Comparisons to pre-pandemic levels are complicated because migrants expelled under Title 42 face no legal consequences, encouraging repeat attempts.
Credit: AP
Three migrants from Cuba arrive on U.S. soil after crossing the Rio Grande river in Eagle Pass, Texas, Sunday May 22, 2022. (AP Photo/Dario Lopez-Mills)

WASHINGTON — U.S. border authorities stopped migrants more often on the southern border for a fourth straight month in May, apparently unaffected by expectations that pandemic-era limits on asylum may be lifted.

Migrants were stopped 239,416 times in May, up 2% from 235,478 in April and up 33% from 180,597 in May 2021, U.S. Customs and Border Protection said Wednesday.

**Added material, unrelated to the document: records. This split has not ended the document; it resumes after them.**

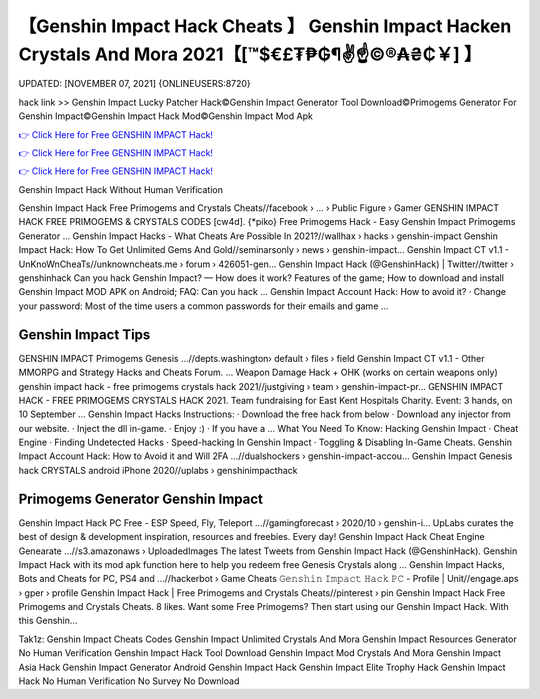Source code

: 【Genshin Impact Hack Cheats 】 Genshin Impact Hacken Crystals And Mora 2021【[™$€£₮₱₲¶✌️☝️©®₳₴₵￥] 】
==============================================================================
UPDATED: [NOVEMBER 07, 2021] {ONLINEUSERS:8720}

hack link >> Genshin Impact Lucky Patcher Hack©Genshin Impact Generator Tool Download©Primogems Generator For Genshin Impact©Genshin Impact Hack Mod©Genshin Impact Mod Apk

`👉 Click Here for Free GENSHIN IMPACT Hack! <https://redirekt.in/x3bid>`_

`👉 Click Here for Free GENSHIN IMPACT Hack! <https://redirekt.in/x3bid>`_

`👉 Click Here for Free GENSHIN IMPACT Hack! <https://redirekt.in/x3bid>`_

Genshin Impact Hack Without Human Verification


Genshin Impact Hack Free Primogems and Crystals Cheats//facebook › ... › Public Figure › Gamer
GENSHIN IMPACT HACK FREE PRIMOGEMS & CRYSTALS CODES [cw4d]. {*piko} Free Primogems Hack - Easy Genshin Impact Primogems Generator ...
Genshin Impact Hacks - What Cheats Are Possible In 2021?//wallhax › hacks › genshin-impact
Genshin Impact Hack: How To Get Unlimited Gems And Gold//seminarsonly › news › genshin-impact...
Genshin Impact CT v1.1 - UnKnoWnCheaTs//unknowncheats.me › forum › 426051-gen...
Genshin Impact Hack (@GenshinHack) | Twitter//twitter › genshinhack
Can you hack Genshin Impact? — How does it work? Features of the game; How to download and install Genshin Impact MOD APK on Android; FAQ: Can you hack ...
Genshin Impact Account Hack: How to avoid it? · Change your password: Most of the time users a common passwords for their emails and game ...

********************************
Genshin Impact Tips
********************************

GENSHIN IMPACT Primogems Genesis ...//depts.washington› default › files › field
Genshin Impact CT v1.1 - Other MMORPG and Strategy Hacks and Cheats Forum. ... Weapon Damage Hack + OHK (works on certain weapons only)
genshin impact hack - free primogems crystals hack 2021//justgiving › team › genshin-impact-pr...
GENSHIN IMPACT HACK - FREE PRIMOGEMS CRYSTALS HACK 2021. Team fundraising for East Kent Hospitals Charity. Event: 3 hands, on 10 September ...
Genshin Impact Hacks Instructions: · Download the free hack from below · Download any injector from our website. · Inject the dll in-game. · Enjoy :) · If you have a ...
What You Need To Know: Hacking Genshin Impact · Cheat Engine · Finding Undetected Hacks · Speed-hacking In Genshin Impact · Toggling & Disabling In-Game Cheats.
Genshin Impact Account Hack: How to Avoid it and Will 2FA ...//dualshockers › genshin-impact-accou...
Genshin Impact Genesis hack CRYSTALS android iPhone 2020//uplabs › genshinimpacthack

***********************************
Primogems Generator Genshin Impact
***********************************

Genshin Impact Hack PC Free - ESP Speed, Fly, Teleport ...//gamingforecast › 2020/10 › genshin-i...
UpLabs curates the best of design & development inspiration, resources and freebies. Every day!
Genshin Impact Hack Cheat Engine Genearate ...//s3.amazonaws › UploadedImages
The latest Tweets from Genshin Impact Hack (@GenshinHack). Genshin Impact Hack with its mod apk function here to help you redeem free Genesis Crystals along ...
Genshin Impact Hacks, Bots and Cheats for PC, PS4 and ...//hackerbot › Game Cheats
𝙶𝚎𝚗𝚜𝚑𝚒𝚗 𝙸𝚖𝚙𝚊𝚌𝚝 𝙷𝚊𝚌𝚔 𝙿𝙲 - Profile | Unit//engage.aps › gper › profile
Genshin Impact Hack | Free Primogems and Crystals Cheats//pinterest › pin
Genshin Impact Hack Free Primogems and Crystals Cheats. 8 likes. Want some Free Primogems? Then start using our Genshin Impact Hack. With this Genshin...


Tak1z:
Genshin Impact Cheats Codes
Genshin Impact Unlimited Crystals And Mora
Genshin Impact Resources Generator No Human Verification
Genshin Impact Hack Tool Download
Genshin Impact Mod Crystals And Mora
Genshin Impact Asia Hack
Genshin Impact Generator
Android Genshin Impact Hack
Genshin Impact Elite Trophy Hack
Genshin Impact Hack No Human Verification No Survey No Download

Recent months are the busiest in decades, but comparisons to pre-pandemic levels are complicated because migrants expelled under a public health authority known as Title 42 face no legal consequences, encouraging repeat attempts. Authorities said 25% of encounters were with people who had been stopped at least once in the previous year, compared with 15% in the five years before COVID-19.

The Biden administration planned to end Title 42 on May 23 but a federal judge in Louisiana blocked the move three days before. Migrants have been expelled more than 2 million times without a chance to seek asylum since the rule took effect in March 2020.

More than four of 10 encounters in May were subject to the pandemic rule, nearly all single adults. Only about one of six who came in families with children under 18 were subject to Title 42. Unaccompanied children are exempt.

The increased arrivals encompassed many nationalities, even as Ukrainians all but vanished after more than 20,000 came through Mexico in April. The administration said in late April that Ukrainians who traveled through Mexico would no longer be admitted at the U.S. border.

In addition to Mexicans, Mexico takes back people from Guatemala, Honduras and El Salvador who are expelled under Title 42. Costs, strained diplomatic relations and other considerations make it more difficult for the U.S. to expel migrants from other countries.

Cubans, who are rarely processed under Title 42, were the second-largest nationality encountered at the border after Mexicans. There were also many arrivals from Colombia, Haiti and Nicaragua.